In contrast, NearMiss-2 stands out as the by-far worst model for this use case, primarily due to its extremely low recall of 0.01 for class 0 (Non-Fraud). This indicates that only 1% of class 0 instances were correctly identified, while most were wrongly classified as class 1 (Fraud). It’s important to remember that while we prioritize the minority class, if our models consistently predict that every transaction is fraudulent, it wouldn’t be serving our objective effectively.

NearMiss-1 achieves a remarkable recall of 0.8 for class 1, indicating that it effectively identifies the majority of fraudulent transactions. This is particularly impressive because, in the context of fraud detection, discovering fraudulent transactions is the most critical objective. However, it comes at the cost of lower precision for the fraud class, as it is willing to trade off precision to enhance recall for fraud detection.

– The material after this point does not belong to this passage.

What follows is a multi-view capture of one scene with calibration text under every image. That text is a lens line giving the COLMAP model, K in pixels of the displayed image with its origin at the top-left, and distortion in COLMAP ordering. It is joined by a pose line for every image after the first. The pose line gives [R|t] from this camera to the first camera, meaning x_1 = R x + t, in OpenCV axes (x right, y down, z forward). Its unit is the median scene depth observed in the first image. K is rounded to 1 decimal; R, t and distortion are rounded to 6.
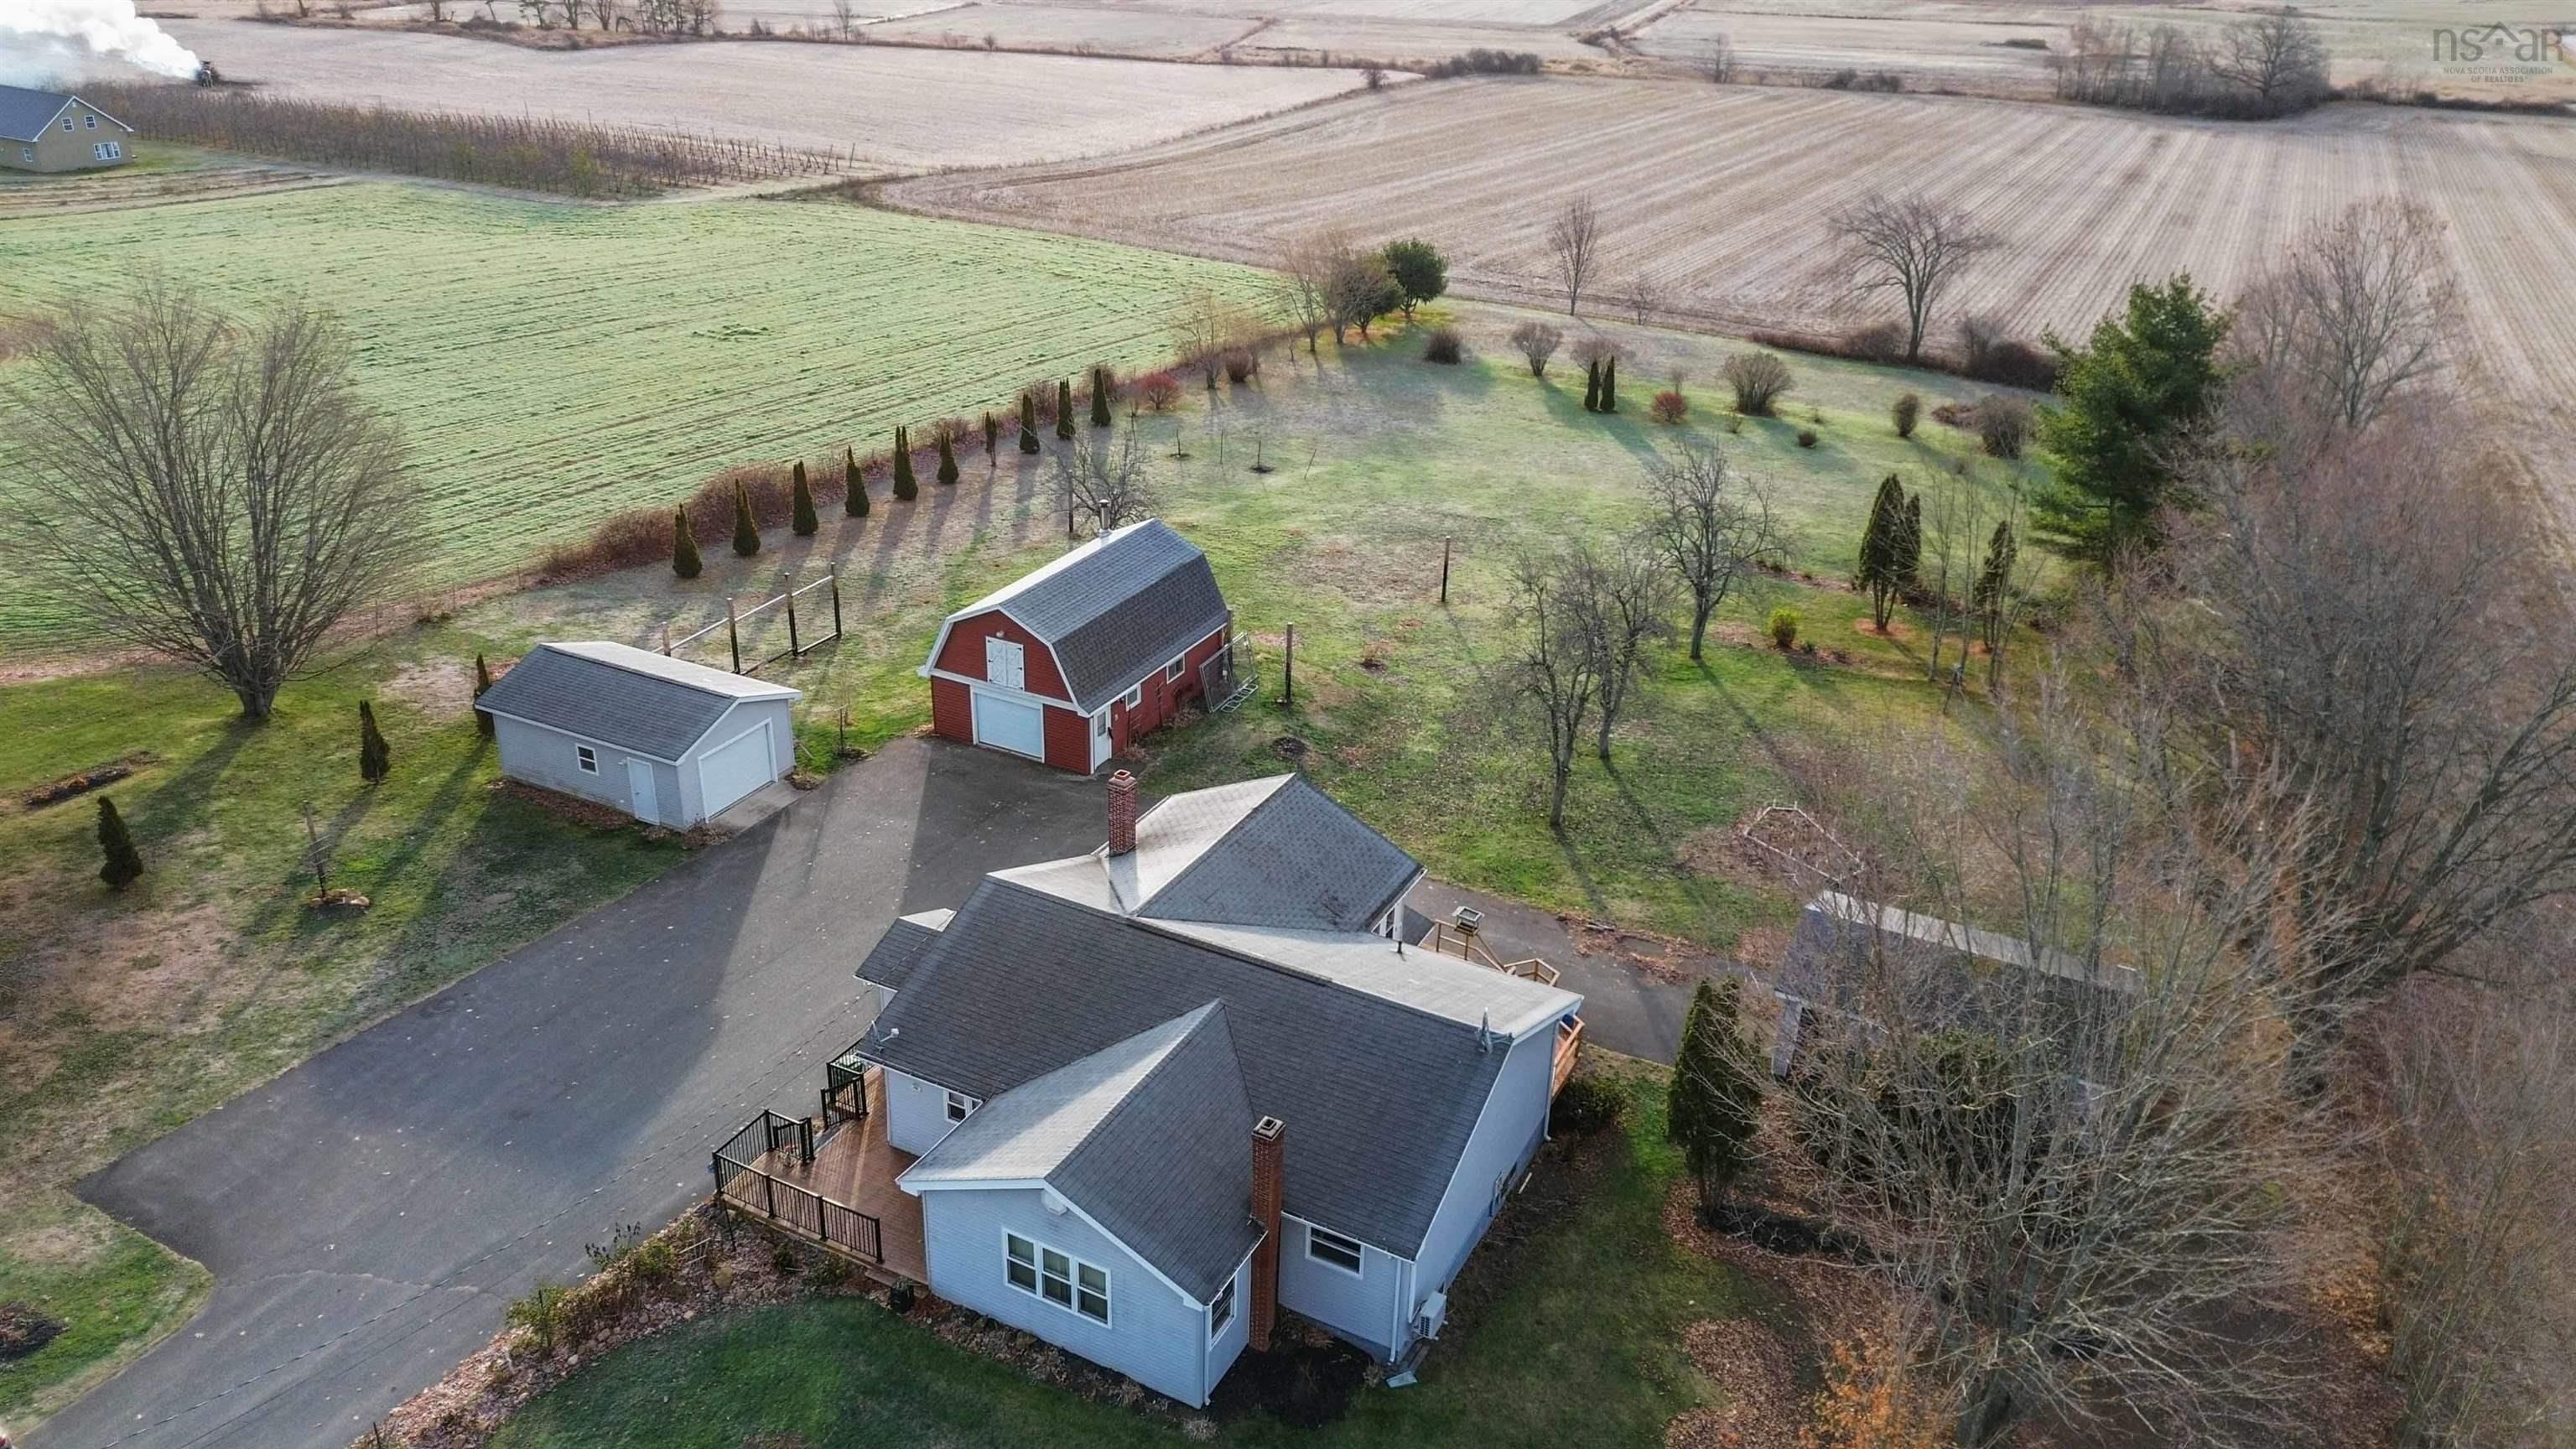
lens RADIAL K [[1902.4, 0, 1297.4], [0, 1902.4, 722.1], [0, 0, 1]] dist [0.069835, -0.063873]
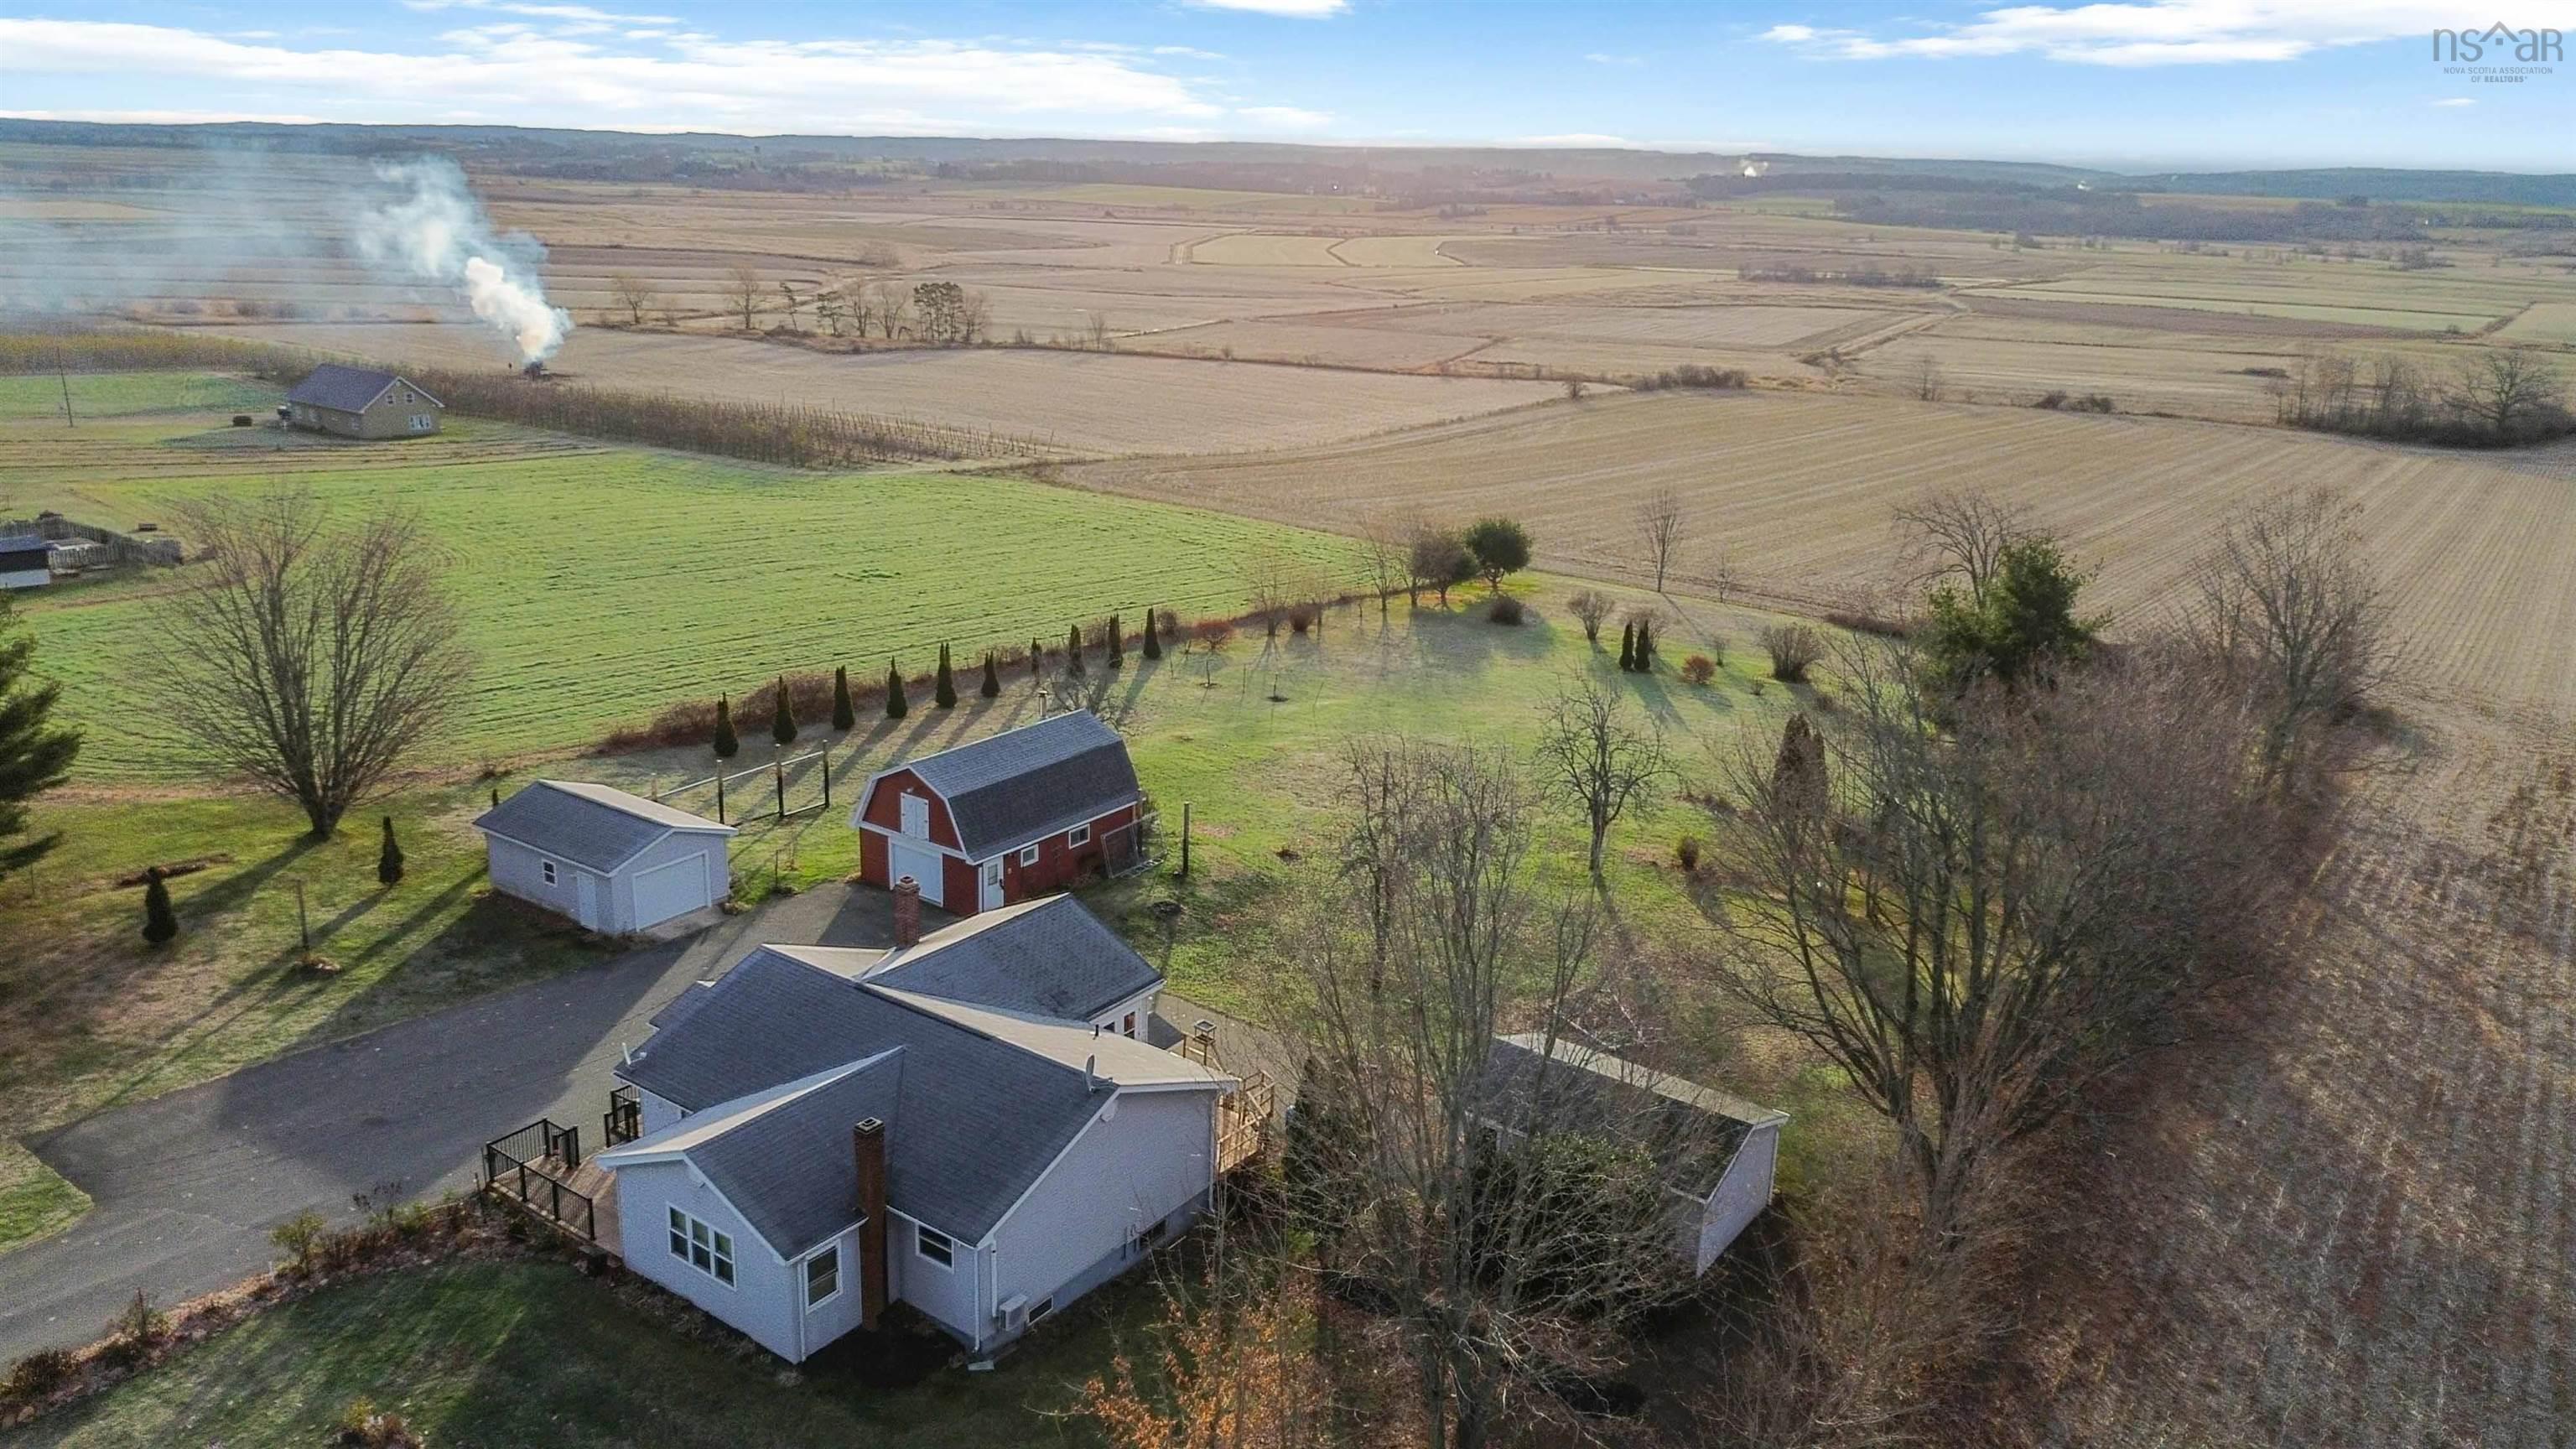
lens RADIAL K [[1902.4, 0, 1286.3], [0, 1902.4, 709.5], [0, 0, 1]] dist [0.069835, -0.063873]
pose [[0.988726, 0.042881, -0.143466, 0.180943], [-0.065420, 0.985544, -0.156282, 0.055074], [0.134691, 0.163905, 0.977238, -0.086981]]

The very low precision for the minority class (near 0) is misleading because it’s mainly due to the overwhelmingly larger number of legitimate transactions. Even an occasional false identification of a legitimate transaction as fraudulent can significantly affect precision, making it appear close to 0. This is primarily a result of class imbalance.

It’s essential to consider that the significantly lower precision for the minority class means that many legitimate transactions may be falsely flagged as fraud, potentially leading to frustration for customers. Nevertheless, the trade-off is justified by the potential savings from preventing a larger number of actual fraudulent transactions.

Conclusions

In this tutorial, we’ve explored techniques for dealing with class imbalance in the context of fraud detection. However, it’s crucial to recognize that there are instances of class imbalance datasets where the stakes are even higher, such as in cancer classification problems.

We’ve delved into well-known techniques, shedding light on their strengths and limitations. It’s essential to understand that addressing class imbalance often involves a trade-off, which can lead to a substantial number of majority class instances (non-fraudulent transactions in our case) being misclassified as instances of the minority class, primarily due to the overwhelming class imbalance. This trade-off is inherent in imbalanced datasets and should be carefully considered.

The importance of the minority class and the level of tolerance for false positives classifications are key factors that will lead us into finding the best model for our specific use case. For example, in scenarios like cancer classification, our foremost objective wouldl be to achieve the highest possible recall for the minority class. This is because would want to accurately identify the vast majority of minority class instances. In this context, the cost of false positives takes a backseat, as the potential cost of false negatives, in the form of missed cancer diagnoses, is immeasurable – it’s a matter of life and death. Each problem presents its unique considerations, underscoring the necessity of approaching model development meticulously and with careful coding practices.

See you in the next tutorial, Codelanders!